The dissolution of tribal land was not the only Progressive strategy for forming good citizens out of Native Americans. In the late 1870s, federal policy dictated that Native children would be educated in schools and taught the necessary skills to flourish in the modern world. In 1879, under the leadership of Captain Richard Henry Pratt, the government established Carlisle Indian School in Pennsylvania where Native children, forcibly taken from their families, were sent to learn skills in a curriculum that included subjects in English, mathematics, history, drawing, and composition.
Religious education also forced itself upon Native American communities. Religious Reformist Progressives sent Christian missionaries to Indian reservations to educate Native peoples about their heathen practices and the true path towards righteousness. Convinced they were burdened with the task of assimilating Indians as Christian farmers and businessmen, Quakers, Catholics, Episcopalians, and other "friends of the Indian" groups began educating Indian children in religious and vocational instruction. Other altruistic missionaries were humanitarians genuinely concerned that Indian culture and religion continue to exist and often underwent more change themselves than their congregations did.
By 1900, the policy of assimilation disappointed Progressives.

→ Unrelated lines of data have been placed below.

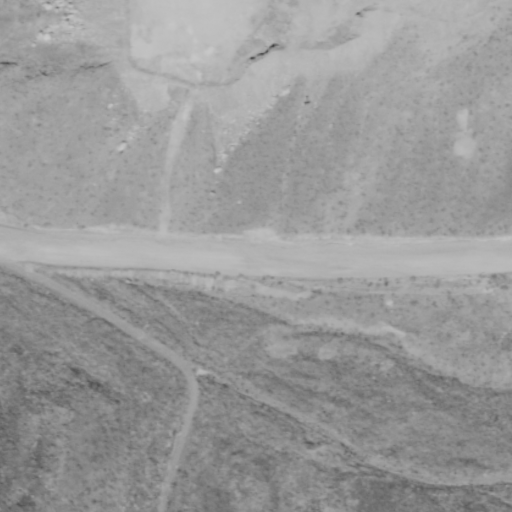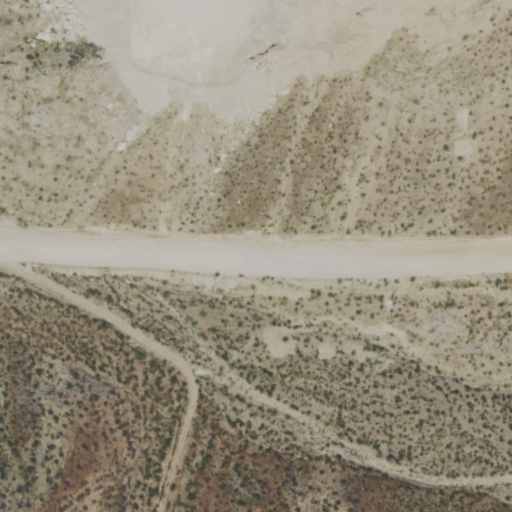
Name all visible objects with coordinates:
road: (256, 261)
road: (155, 351)
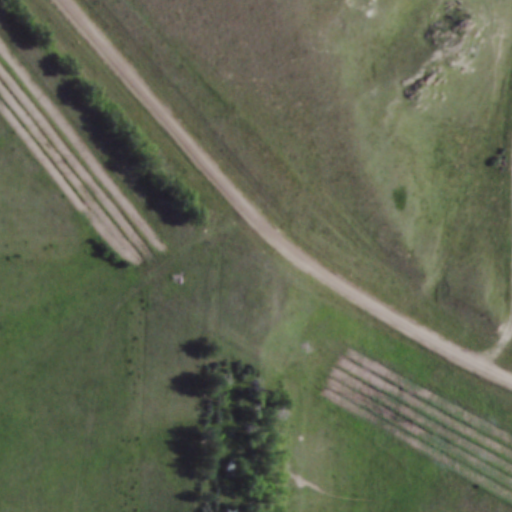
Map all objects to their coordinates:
road: (261, 220)
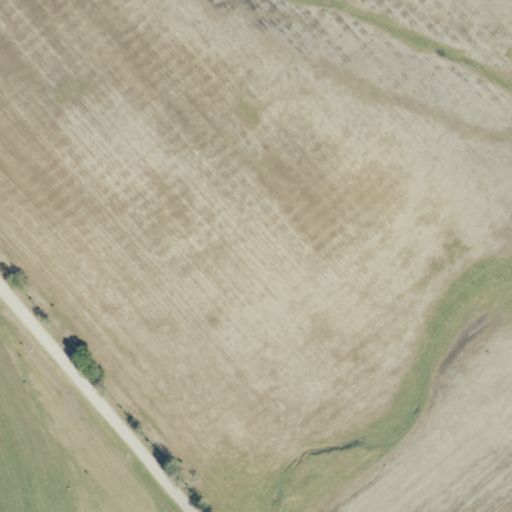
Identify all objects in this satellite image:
road: (94, 400)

The land–hungry among them found themselves wishing for quicker access to Indian land while those more sympathetic to Indians wrung their hands over the lack of Western ideals being adopted by tribal communities. Among three–thousand Cheyenne and Arapaho Indians located in western Oklahoma, only twenty percent were raising their own crops by 1900. Land allotments at Fort Hall Reservation in Idaho, noted progressive journalist Ray Stannard Baker, left Indians "exactly as before, looking on imperturbably, eating, sleeping, idling, with no more thought of the future than a white man's child."
The Progressive idea of full assimilation began to shift after 1900. If Indians could not become fully American, they reasoned, then perhaps the best alternative for their survival was to keep them completely separate from the rest of society. To this end, President Theodore Roosevelt pursued a new federal Indian policy along thoroughly Progressive lines. In his annual message to Congress in 1902, Roosevelt explained that "our aim should be their [Indians] ultimate absorption into the body of our people. But in many cases this absorption must and should be very slow." With the appointment of Francis Luepp as Commissioner of Indian Affairs in 1905, Roosevelt would find the clearest expression of his ideas. Under Luepp's leadership the BIA radically altered its policy towards assimilation. Reservations began emphasizing vocational training on reservations rather than boarding schools. Leupp also scaled back the program of placing Native Americans in white public schools.

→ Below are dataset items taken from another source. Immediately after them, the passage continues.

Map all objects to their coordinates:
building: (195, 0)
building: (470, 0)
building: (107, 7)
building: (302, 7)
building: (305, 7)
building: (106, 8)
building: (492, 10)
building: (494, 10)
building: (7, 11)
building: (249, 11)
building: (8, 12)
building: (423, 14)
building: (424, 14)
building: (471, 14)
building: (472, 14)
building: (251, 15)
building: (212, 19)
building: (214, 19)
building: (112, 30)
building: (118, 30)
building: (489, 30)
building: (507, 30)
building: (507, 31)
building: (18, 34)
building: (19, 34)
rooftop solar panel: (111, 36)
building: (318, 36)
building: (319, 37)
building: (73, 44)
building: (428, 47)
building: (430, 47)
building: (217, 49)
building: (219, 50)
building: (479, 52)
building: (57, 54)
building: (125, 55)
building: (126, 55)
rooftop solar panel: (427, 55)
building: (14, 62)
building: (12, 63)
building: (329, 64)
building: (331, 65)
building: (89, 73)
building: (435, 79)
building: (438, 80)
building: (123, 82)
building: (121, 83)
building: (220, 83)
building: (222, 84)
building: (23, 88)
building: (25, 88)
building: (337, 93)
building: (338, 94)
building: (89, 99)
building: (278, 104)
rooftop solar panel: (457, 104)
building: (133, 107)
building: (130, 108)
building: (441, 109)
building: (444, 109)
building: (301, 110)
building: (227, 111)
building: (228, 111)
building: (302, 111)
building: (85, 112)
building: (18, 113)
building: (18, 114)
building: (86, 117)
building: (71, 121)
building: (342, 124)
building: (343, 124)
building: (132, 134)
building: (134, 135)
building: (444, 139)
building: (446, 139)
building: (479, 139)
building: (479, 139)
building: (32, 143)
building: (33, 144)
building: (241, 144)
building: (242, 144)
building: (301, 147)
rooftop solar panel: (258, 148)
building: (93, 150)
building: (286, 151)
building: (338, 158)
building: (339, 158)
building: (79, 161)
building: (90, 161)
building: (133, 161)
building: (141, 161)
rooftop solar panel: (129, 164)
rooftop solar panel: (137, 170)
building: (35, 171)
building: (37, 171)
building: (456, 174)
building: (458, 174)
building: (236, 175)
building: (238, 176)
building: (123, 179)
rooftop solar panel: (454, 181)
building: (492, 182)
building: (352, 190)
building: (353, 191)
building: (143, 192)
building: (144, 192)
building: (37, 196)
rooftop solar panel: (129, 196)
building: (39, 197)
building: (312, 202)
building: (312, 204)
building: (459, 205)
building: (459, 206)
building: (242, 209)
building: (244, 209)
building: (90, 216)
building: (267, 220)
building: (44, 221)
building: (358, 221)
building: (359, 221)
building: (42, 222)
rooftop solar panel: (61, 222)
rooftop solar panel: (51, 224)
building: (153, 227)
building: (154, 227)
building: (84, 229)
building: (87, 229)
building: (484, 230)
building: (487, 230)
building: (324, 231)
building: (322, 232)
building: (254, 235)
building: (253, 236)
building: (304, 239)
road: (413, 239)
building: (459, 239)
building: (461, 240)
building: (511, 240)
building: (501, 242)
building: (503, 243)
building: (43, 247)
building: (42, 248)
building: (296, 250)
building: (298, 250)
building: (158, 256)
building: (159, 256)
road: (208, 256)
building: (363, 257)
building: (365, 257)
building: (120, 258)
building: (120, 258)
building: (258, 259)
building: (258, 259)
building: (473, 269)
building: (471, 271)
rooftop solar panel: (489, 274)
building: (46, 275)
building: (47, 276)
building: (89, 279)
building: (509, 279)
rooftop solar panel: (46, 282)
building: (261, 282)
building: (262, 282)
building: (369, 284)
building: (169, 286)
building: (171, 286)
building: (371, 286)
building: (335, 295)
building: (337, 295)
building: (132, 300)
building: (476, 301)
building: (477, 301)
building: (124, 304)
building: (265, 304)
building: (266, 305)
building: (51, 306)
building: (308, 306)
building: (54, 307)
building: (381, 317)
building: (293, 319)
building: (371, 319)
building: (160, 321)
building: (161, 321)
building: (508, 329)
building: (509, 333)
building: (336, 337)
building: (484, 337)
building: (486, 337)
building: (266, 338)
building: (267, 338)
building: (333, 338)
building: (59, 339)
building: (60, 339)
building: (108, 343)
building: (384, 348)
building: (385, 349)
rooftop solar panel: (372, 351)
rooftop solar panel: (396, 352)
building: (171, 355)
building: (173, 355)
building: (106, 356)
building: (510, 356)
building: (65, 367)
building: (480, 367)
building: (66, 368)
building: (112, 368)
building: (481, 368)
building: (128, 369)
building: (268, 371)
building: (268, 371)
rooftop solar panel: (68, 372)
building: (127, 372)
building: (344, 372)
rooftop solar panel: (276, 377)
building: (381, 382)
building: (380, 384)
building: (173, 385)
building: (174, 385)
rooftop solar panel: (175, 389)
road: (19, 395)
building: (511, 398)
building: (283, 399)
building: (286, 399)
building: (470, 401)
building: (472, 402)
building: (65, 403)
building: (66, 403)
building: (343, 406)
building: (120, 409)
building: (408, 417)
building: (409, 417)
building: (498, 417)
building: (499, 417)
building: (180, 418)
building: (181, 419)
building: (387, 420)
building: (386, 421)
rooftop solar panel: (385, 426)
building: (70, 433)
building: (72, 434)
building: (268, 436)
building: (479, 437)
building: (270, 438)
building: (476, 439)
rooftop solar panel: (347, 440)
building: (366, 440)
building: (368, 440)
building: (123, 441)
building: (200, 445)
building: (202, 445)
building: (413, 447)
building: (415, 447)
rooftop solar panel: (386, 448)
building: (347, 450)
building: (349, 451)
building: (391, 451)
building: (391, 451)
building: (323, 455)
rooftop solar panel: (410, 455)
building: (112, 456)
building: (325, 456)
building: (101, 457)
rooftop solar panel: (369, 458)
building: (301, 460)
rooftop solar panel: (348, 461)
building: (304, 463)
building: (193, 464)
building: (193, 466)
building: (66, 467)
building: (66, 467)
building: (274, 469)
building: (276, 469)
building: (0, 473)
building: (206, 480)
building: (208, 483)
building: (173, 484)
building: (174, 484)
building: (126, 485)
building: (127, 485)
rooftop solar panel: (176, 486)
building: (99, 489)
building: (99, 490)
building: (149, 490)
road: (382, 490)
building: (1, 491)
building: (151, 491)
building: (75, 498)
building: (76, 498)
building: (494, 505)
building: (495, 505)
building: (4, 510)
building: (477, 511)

Citizenship likewise became an issue of reform. Convinced that Native Americans were not "fitted for its [citizenship's] duties," the Roosevelt administration passed the Burke Act in 1906 that eliminated a clause in the Dawes Act that conferred citizenship upon Indians who took an allotment. Indians could no longer become citizens by default and would only become citizens in twenty–five years or until determined ready for the duties of citizenship by the Secretary of the Interior. In the face of legislative and legal challenges, more and more Indian land was opened to white settlement. In a single month in 1908, the Standing Rock and Cheyenne River Reservations in South Dakota lost 2.9 million acres that were opened up to white settlement.
Throughout the remainder of Roosevelt's administration and continued through Howard Taft and Woodrow Wilson, Native Americans were placed in a limbo between segregation and assimilation. Not able to reject U.S. federal policy nor become full citizens of the nation, Native Americans were left in a precarious mode of dependency.